У адмирала не было прочного авторитета. Он объявил Семенова «предателем родины», возмущался Анненковым и прочими мелкими командирами, а они потешались над этим от всего сердца[428]
. Соперничество между генералами в Омске, столкновения между гражданскими и военными властями становились неизбежными при Колчаке и были бы мгновенно устранены авторитетом главы французской миссии. Но ни один русский не желал признать, что непомерная сложность ситуации и разброд в головах требуют «радикального вмешательства в русскую автономность». Осторожные и разумные усилия графа [Д.] де Мартеля, назначенного верховным комиссаром Франции при правительстве адмирала, не увенчались успехом.В начале 1919 г. русская Ставка еще находилась под влиянием генерала Жанена, который в январе занимался перегруппировкой Уральского фронта. После первых побед под Уфой все изменилось. Русские, живущие на европейской части, раздули эти победы, преувеличили, представили как заслугу режима Колчака, тогда как на деле они являлись последствием всплеска народного энтузиазма, который новое правительство, слабое и ошибочно действующее, не сумело поддержать. Офицеры Омска носили форму царской армии и были полны амбиций и гордости великолепной империи. Они верили в возвращение былого в самое ближайшее время и не сомневались, что через несколько месяцев будут в Москве. Мировая пресса поддерживала их опасную лихорадку. Русские величественны в беде. Оптимизм опасен для русского характера. Эти сибирские офицеры, живущие в тревоге и беспокойстве под началом отчаянного рубаки, могли бы победить, но победа ускользнула от них, потому что они в ней не сомневались. Им выпала задача бороться с режимом, руководимом, возможно, впервые в мире, прожженными журналюгами. Советы постоянно посылали депеши, подтверждающие бюллетени Омска, что само по себе должно было бы заставить задуматься. Они очень ловко с оттенком безнадежности писали о бегстве красных, развале их штабов, жителях, которые бегут из городов при приближении сибирской армии, восстаниях, кризисе снабжения продовольствием, остановке заводов по производству боеприпасов. Эти животрепещущие призывы и прокламации, написанные с подкупающей искренностью, целили – через головы красных – в правительство Омска, которое они сумели деморализовать с помощью несбыточных надежд.

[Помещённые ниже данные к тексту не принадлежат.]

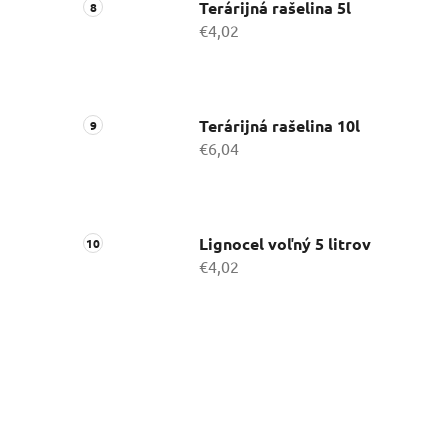
Terárijná rašelina 5l
€4,02
Terárijná rašelina 10l
€6,04
Lignocel voľný 5 litrov
€4,02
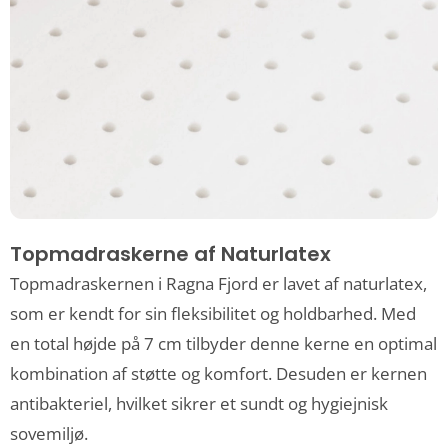
Topmadraskerne af Naturlatex
Topmadraskernen i Ragna Fjord er lavet af naturlatex,
som er kendt for sin fleksibilitet og holdbarhed. Med
en total højde på 7 cm tilbyder denne kerne en optimal
kombination af støtte og komfort. Desuden er kernen
antibakteriel, hvilket sikrer et sundt og hygiejnisk
sovemiljø.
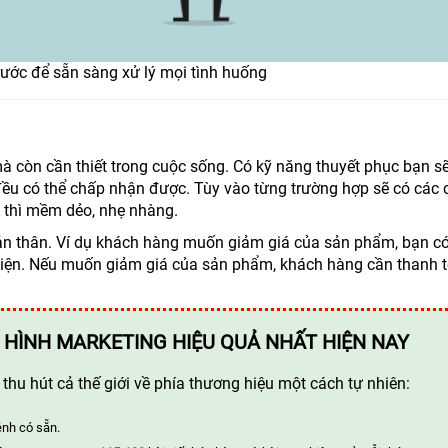
rước để sẵn sàng xử lý mọi tình huống
còn cần thiết trong cuộc sống. Có kỹ năng thuyết phục bạn sẽ
ều có thể chấp nhận được. Tùy vào từng trường hợp sẽ có các 
i thì mềm dẻo, nhẹ nhàng.
bản thân. Ví dụ khách hàng muốn giảm giá của sản phẩm, bạn có
kiện. Nếu muốn giảm giá của sản phẩm, khách hàng cần thanh 
 HÌNH MARKETING HIỆU QUẢ NHẤT HIỆN NAY
hu hút cả thế giới về phía thương hiệu một cách tự nhiên:
ênh có sẵn.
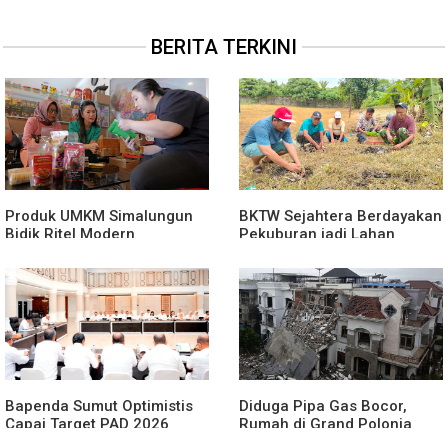
BERITA TERKINI
Produk UMKM Simalungun
BKTW Sejahtera Berdayakan
Bidik Ritel Modern
Pekuburan jadi Lahan
Produktif
Bapenda Sumut Optimistis
Diduga Pipa Gas Bocor,
Capai Target PAD 2026
Rumah di Grand Polonia
Meledak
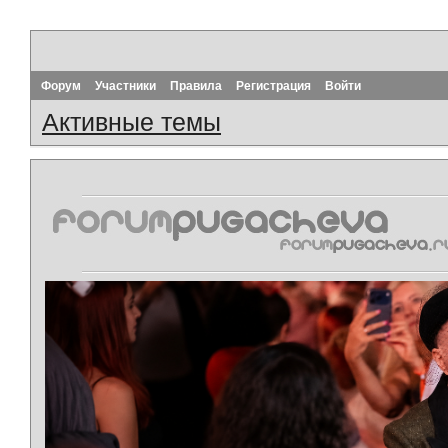
Форум
Участники
Правила
Регистрация
Войти
Активные темы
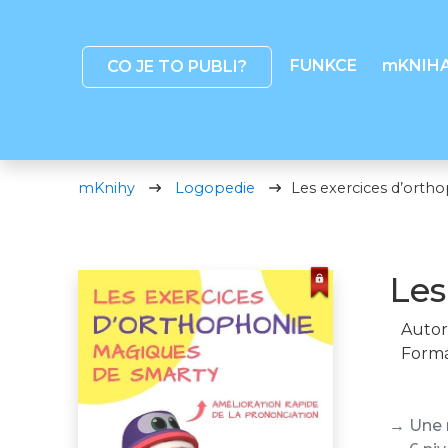
FUNKCE
mKNIH
CO JE TO PUBLI?
mKnihy
Logopedie
Les exercices d’orth
Les
Autor
Formá
→ Une 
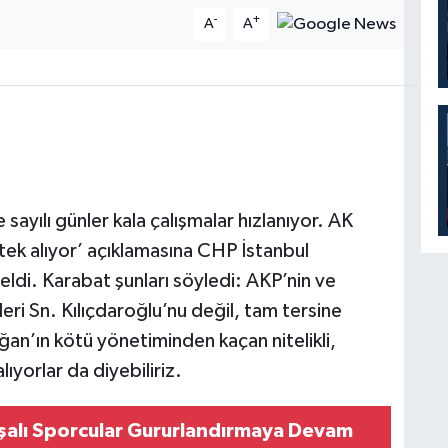
-
+
A
A
sayılı günler kala çalışmalar hızlanıyor. AK
stek alıyor’ açıklamasına CHP İstanbul
eldi. Karabat şunları söyledi: AKP’nin ve
eleri Sn. Kılıçdaroğlu’nu değil, tam tersine
ğan’ın kötü yönetiminden kaçan nitelikli,
ıyorlar da diyebiliriz.
alı Sporcular Gururlandırmaya Devam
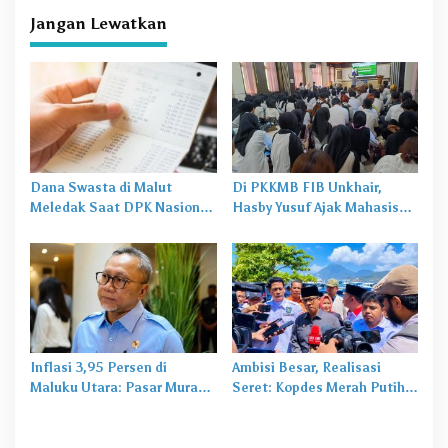
Masalah Baru
Jangan Lewatkan
Dana Swasta di Malut
Di PKKMB FIB Unkhair,
Meledak Saat DPK Nasional
Hasby Yusuf Ajak Mahasiswa
Mulai
Mengerem
Bangun Karakter Lewat
Budaya dan Literasi
Inflasi 3,95 Persen di
Ambisi Besar, Realisasi
Maluku Utara: Pasar Murah
Seret: Kopdes Merah Putih
Jadi
Obat Lama
untuk
Terhambat di Daerah
Masalah Baru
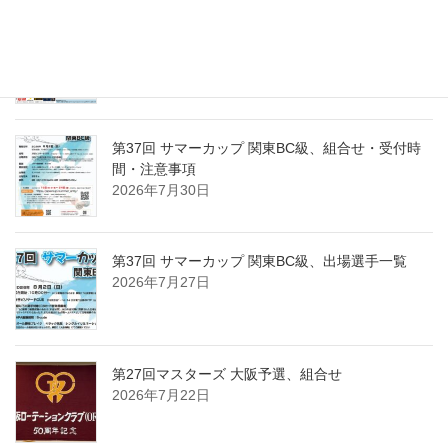
第15回東日本東京１０ボール、出場選手一覧
2026年8月2日
第37回 サマーカップ 関東BC級、組合せ・受付時
間・注意事項
2026年7月30日
第37回 サマーカップ 関東BC級、出場選手一覧
2026年7月27日
第27回マスターズ 大阪予選、組合せ
2026年7月22日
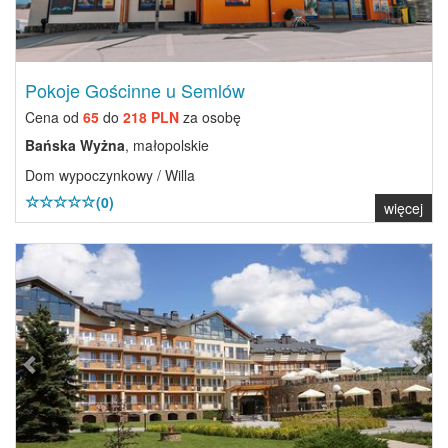
Pokoje Gościnne u Semlów
Cena od
65
do
218 PLN
za osobę
Bańska Wyżna
, małopolskie
Dom wypoczynkowy / Willa
(0)
więcej
Previous
Next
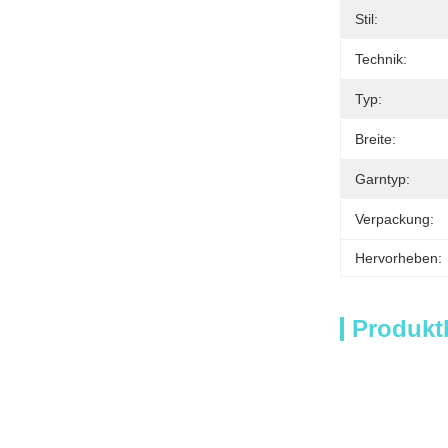
Stil:
Technik:
Typ:
Breite:
Garntyp:
Verpackung:
Hervorheben:
Produkt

Тем временем Троцкий формировал и группировал ударные отряды (впоследствии именно они выиграют войну), а такие же отряды Колчака (войска Ижевска, дивизия Косьмина) теряли свои боевые качества, новые же формирования (ударные отряды Степанова) были вообще их лишены[429]
. Часть европейской прессы требовала, чтобы союзники признали Омское правительство.Колчак отдал приказ армии, плохо вооруженной, раздетой и голодной, проходить по 30–35 километров в день по болотам, под пулеметным огнем противника, который притворялся безнадежно отступающим, в то время как перед Волгой уже группировались новые красные дивизии под предводительством лучших русских генералов, за которыми стояли комиссары с револьверами[430]

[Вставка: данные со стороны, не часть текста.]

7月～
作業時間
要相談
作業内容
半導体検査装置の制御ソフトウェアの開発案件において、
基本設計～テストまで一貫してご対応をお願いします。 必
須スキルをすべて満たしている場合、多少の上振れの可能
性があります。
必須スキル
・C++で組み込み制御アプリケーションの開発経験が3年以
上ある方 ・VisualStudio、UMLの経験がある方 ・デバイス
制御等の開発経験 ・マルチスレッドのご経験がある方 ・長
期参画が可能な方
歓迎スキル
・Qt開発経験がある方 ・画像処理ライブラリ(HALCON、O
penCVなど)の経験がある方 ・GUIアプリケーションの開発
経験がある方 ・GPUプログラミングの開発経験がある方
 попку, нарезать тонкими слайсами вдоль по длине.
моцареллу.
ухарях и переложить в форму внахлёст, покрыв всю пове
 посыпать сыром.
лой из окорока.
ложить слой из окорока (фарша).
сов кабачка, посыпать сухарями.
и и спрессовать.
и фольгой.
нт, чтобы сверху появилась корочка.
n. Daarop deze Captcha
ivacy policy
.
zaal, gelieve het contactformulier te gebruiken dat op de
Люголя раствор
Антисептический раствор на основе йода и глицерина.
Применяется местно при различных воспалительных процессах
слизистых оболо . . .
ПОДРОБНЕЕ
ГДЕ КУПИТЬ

.Не могло быть и речи о том, чтобы навязать свою волю правительству Омска, преисполненному гордыни и не обращавшему внимания на советы и предупреждения. Не было и рычага, которым можно было бы воздействовать на адмирала. Веря «в свою национальную армию, которая справится самостоятельно», он попросил сначала отозвать чехословацкие войска, а потом разоружить их.
Что же представляли из себя чехословацкие войска[431]
в то время, когда в Сибири появилась французская миссия? Этих прекрасных солдат сформировали необычные обстоятельства: они набирались опыта, шагая по бескрайним русским губерниям, гибнущим от беспорядков. Чехи создали у себя комитеты по образцу русских революционных, стали избирать офицеров, заменили военную дисциплину «товарищеским содействием», главными для них стали их вожаки. От этого первородного греха они не избавились до конца своей сибирской эпопеи. Несмотря на то что французскому (совместно с чешским) командованию удалось убрать комитеты – не без яростного сопротивления, – чешское командование так до конца и не могло отдавать приказы войскам, предварительно не посоветовавшись с ними или, по крайней мере, не узнав их настроя.Начиная с декабря 1918 г. чехословаки просили генерала Жанена, своего главнокомандующего, увести их с фронта. Они жаловались, что сражаются в одиночку, хотя союзники обещали им эффективную поддержку. Русские продолжали готовить свои резервы, и их штабы распределяли винтовки только среди резервных войск. Бездействие русских ставило чехов в трудное положение: боевые действия под Пермью осуществлялись их силами, и при отступлении на южном направлении вели бои тоже чехи. Правительственный переворот, который привел к власти адмирала, подтвердил, что большинство русских офицеров предпочитает политику в городах боям на фронте.
В то же время русские неприязненно относились к командованию генерала [Я.] Сырового, которого Директория возвела в главнокомандующие, и требовали убрать чехов с передовой.